This project implements a two stage, risk based Anti Money Laundering monitoring framework that mirrors how financial institutions design and operate transaction monitoring programs. The system combines scenario based detection with model driven alert prioritization to improve investigator efficiency while maintaining interpretability and regulatory alignment.
The objective is not to automate suspicious activity reporting, but to prioritize alerts for human review in accordance with common AML regulatory expectations.
The framework is structured into two primary stages.
Stage 1 focuses on coverage and detection. Transaction level rules are applied to identify behaviors associated with known money laundering typologies.
Key characteristics:
- Rolling time window feature engineering
- Scenario rules aligned to CAMS typologies
- Alerts generated at the account day level
- Emphasis on interpretability and explainability
Example scenarios include:
- High transaction velocity
- Cross border activity bursts
- Cash intensive behavior
- Rapid transaction patterns
An alert is generated when one or more scenario rules are triggered for an account on a given day.
Stage 2 focuses on efficiency and prioritization. Alerts generated in Stage 1 are enriched and ranked to determine which alerts should be reviewed first by investigators.
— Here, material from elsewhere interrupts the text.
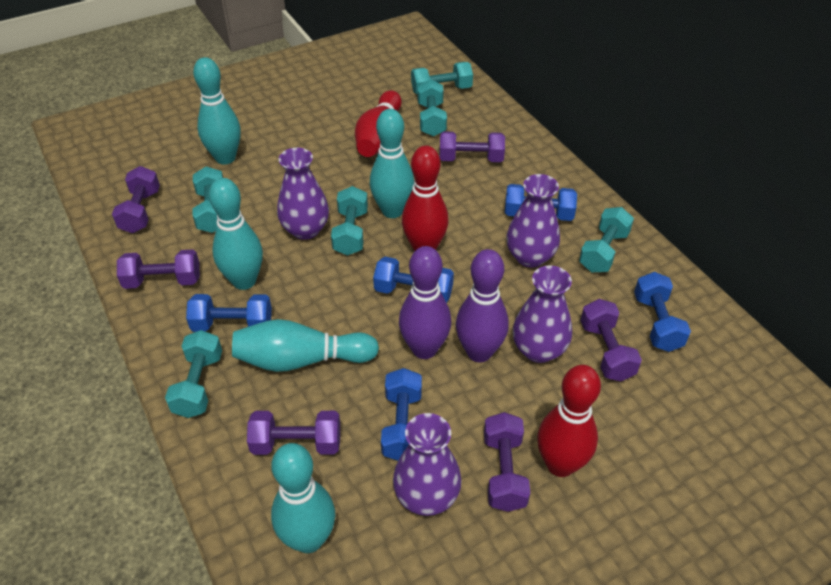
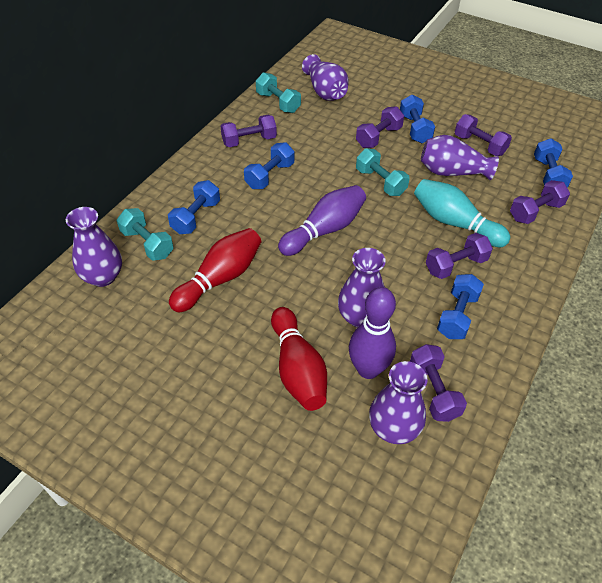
purple vase: 4 -> 5
red bowling pin: 3 -> 2
turquoise bowling pin: 5 -> 1
turquoise dumbbell: 6 -> 3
Stage 2 is divided into three sub steps.
- Transactions are grouped into alerts
- An alert is labeled positive if any underlying transaction is labeled as laundering
- Alerts are enriched with a dominant laundering typology for analysis
- Typology labels are used only for validation and monitoring
- Typology information is intentionally excluded from model features to avoid leakage
- Supervised models are trained to estimate alert risk
- Logistic regression is used as an interpretable baseline
- Gradient boosted trees are used for improved ranking performance
- Alerts are ranked by risk score for investigation
Raw Transactions
|
v
Transaction Feature Engineering
- Rolling counts and amounts
- Velocity and frequency metrics
- Cross border and cash indicators
|
v
Stage 1: Scenario Based Monitoring
- High transaction velocity
- Cross border activity bursts
- Cash intensive behavior
- Rapid transaction patterns
|
v
Alert Generation
- Alerts created at account day level
|
v
Stage 2: Alert Enrichment
- Transaction aggregation
- Alert labeling using laundering outcomes
- Typology attribution for validation
|
v
Stage 2: Alert Risk Scoring
- Interpretable baseline model
- Gradient boosted ranking model
|
v
Ranked Alerts
- Risk scores
- Investigator reason codes
|
v
Investigator Review and Decisioning
This flow illustrates how scenario based detection and model driven prioritization work together to support risk based AML investigations.
The dataset is not included in this repository due to GitHub file size limits.
It can be downloaded from Kaggle and placed in the data/ directory as saml_d.csv.
Key fields include:
- Sender and receiver account identifiers
- Transaction amount, currency, and payment type
- Sender and receiver bank locations
- Ground truth laundering indicator
- Laundering typology labels
Model performance is evaluated using AML relevant metrics, rather than accuracy alone.
Primary evaluation criteria:
- Precision at the top 1 percent, 5 percent, and 10 percent of alerts
- Concentration of true positives within investigator capacity
- Stability across time based train test splits
This evaluation reflects how alert scoring models are assessed in production AML environments.
To support investigator decision making, each alert is accompanied by reason codes derived from the most extreme contributing risk factors. These reason codes highlight behaviors such as elevated transaction volume, cross border activity, or cash intensity.
This approach supports transparency and aligns with expectations for explainable AML systems.
- The system is designed for alert prioritization, not automated decisioning
- Scenario thresholds require periodic tuning as behavior evolves
- Model performance should be monitored for drift and stability
- All alerts require human review and investigator judgment
risk_based_aml_monitoring/
├── aml_alert_scoring.ipynb
├── README.md
└── data/
└── saml_d.csv
The two stage framework demonstrates strong alert prioritization performance in a highly imbalanced AML setting.
Key outcomes:
- Alert positive rate after scenario tuning: ~1 percent
- Gradient boosted model outperforms baseline logistic regression in ranking risk
- Meaningful concentration of true positives within the top reviewed alerts
- Investigator capacity simulation shows improved yield per day compared to random review
These results illustrate how combining scenario based monitoring with model driven prioritization can significantly improve investigative efficiency.
This project demonstrates how rule based monitoring and machine learning can be combined to create a practical, regulator friendly AML alert prioritization system that improves efficiency without sacrificing interpretability.